DIY letterpress plates with shrinky dinks

DIY letterpress plates with shrinky dinks
Like the rest of the crafting world, I’m obsessed with letterpress. I’ve spent hours ogling letterpress cards on Etsy and at local craft fairs and shops, and countless more hours researching polymer plate techniques. There are many letterpress studios in my city that offer classes for around $200, but I’m still debating whether I want to take up a new craft (my shelves are overflowing with supplies as it is!).

If you want to try custom letterpress printing at home, but aren’t quite ready to spend too much money, I found the perfect method: SHRINKY DINKS!

Since I already had the shrinky plastic, cotton paper, and craft foam, I was able to complete this project for under $35 while putting some neglected craft supplies to use.

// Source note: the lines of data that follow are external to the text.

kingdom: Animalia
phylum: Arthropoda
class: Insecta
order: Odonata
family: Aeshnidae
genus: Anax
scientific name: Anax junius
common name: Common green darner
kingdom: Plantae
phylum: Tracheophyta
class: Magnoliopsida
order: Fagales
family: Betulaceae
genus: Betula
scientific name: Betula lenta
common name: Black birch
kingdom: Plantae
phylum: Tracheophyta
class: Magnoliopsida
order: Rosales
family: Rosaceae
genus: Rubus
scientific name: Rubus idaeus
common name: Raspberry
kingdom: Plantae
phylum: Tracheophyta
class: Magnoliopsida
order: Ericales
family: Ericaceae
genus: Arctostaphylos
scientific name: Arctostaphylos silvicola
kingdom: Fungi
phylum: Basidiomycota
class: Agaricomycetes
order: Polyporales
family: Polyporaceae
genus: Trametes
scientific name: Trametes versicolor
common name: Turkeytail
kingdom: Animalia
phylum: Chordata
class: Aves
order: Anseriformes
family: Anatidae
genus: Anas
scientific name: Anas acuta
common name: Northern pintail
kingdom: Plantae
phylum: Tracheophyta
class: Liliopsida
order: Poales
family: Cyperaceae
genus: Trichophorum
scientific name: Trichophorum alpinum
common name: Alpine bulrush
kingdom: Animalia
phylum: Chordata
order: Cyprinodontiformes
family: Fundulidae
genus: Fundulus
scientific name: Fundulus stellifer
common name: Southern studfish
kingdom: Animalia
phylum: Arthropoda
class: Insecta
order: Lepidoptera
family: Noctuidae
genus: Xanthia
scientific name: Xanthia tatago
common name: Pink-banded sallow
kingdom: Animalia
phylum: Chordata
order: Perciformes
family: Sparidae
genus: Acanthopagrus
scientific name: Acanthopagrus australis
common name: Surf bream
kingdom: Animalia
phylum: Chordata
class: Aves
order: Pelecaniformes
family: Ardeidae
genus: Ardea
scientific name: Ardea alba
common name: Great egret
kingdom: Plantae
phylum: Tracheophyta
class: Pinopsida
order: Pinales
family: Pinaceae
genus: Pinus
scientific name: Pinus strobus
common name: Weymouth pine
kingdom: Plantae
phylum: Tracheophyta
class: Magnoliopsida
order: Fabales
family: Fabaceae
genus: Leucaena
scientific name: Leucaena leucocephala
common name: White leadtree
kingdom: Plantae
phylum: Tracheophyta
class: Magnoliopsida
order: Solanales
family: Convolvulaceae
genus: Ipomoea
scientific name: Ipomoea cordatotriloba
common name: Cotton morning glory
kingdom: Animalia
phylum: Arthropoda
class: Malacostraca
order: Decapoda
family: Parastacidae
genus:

Here’s a simple tutorial to get you started.
You’ll need:

  • a die cutter machine (*see below for recommendations)
  • rubber ink brayer (1.5″ for the Cuttlebug Kids is fine)
  • water-soluble block printing ink (I like SpeedBall metallic and regular inks; you can also buy individual colors in a huge range of colors at your local craft supply store)
  • craft foam (increase the thickness according to your die cutter; my foam block is 3/8″ thick)
  • thick plexiglass (comes with your diecutter; I use the thinner top piece)
  • a thin piece of clear, slightly flexible plastic (mine were cut from old binder dividers)
  • plastic shrinky sheets
  • thick, high-quality cotton art paper that’s suited for letterpress or screen printing (find it in your local fine art supply store, such as Dick Blick)

Step 1: Draw and cut your design out of the shrinky plastic. Follow the baking directions on your plastic, and allow to cool. Make sure that your design allows for shrinkage, and is not too complex (small details might stick together, and thin pieces may not lay flat). You may need to lightly sand your design using a fine grit sandpaper to make sure it’s completely flat. 

Step 2: Create your “printing plate”: attach your finished shrinky sheet design to your thin, flexible, clear plastic. I like to use the (highly scientific!) double-sided scotch tape method to keep your design attached to your plate until you’re ready to remove it.

Step 3: Roll your Speedball brayer in a small blob of ink (I have a 1.5-inch brayer and I use about a pea size) until evenly coated. Roll the ink onto your design in a quick, even motion. Wipe off any ink on the plastic “plate” backing to avoid accidental ink transfer.

Step 4: Carefully line up your printing plate on top of your paper and foam sheet. Add your thick plexiglass to the top of your “printing sandwich” (hee, sandwich!). 

I find that if I press the top of the sheet down first, I can align the design before dropping the inked design onto the paper. 

Note: If you are printing a card, keep the card open so that you don’t leave an imprint on the inside. 

Step 5: Roll the sandwich through your diecutter.

Step 6: Touch up any spots with a small paintbrush.

And voilà! Your original artwork has been printed with that lovely tactile embossed look!
*There are several great diecutting and embossing machines out on the market, ranging from the monster size Big Shot Pro (around $300) to the Big Kick by Sizzix (around $100), with countless dies to fit them. Fiskars has created the all in one Fuse die-cut and letterpress tool for around $100. I chose to try out my method with the Cuttlebug Kids for about $30. The opening on the Cuttlebug Kids machine is only about 3.25″ wide, but it’s perfect if you want to give this method a try.

6 thoughts on “DIY letterpress plates with shrinky dinks

  1. Thanks so much! My thought process included a few less brilliant ideas. [Tortilla press? If it doesn't work I could make tortillas!]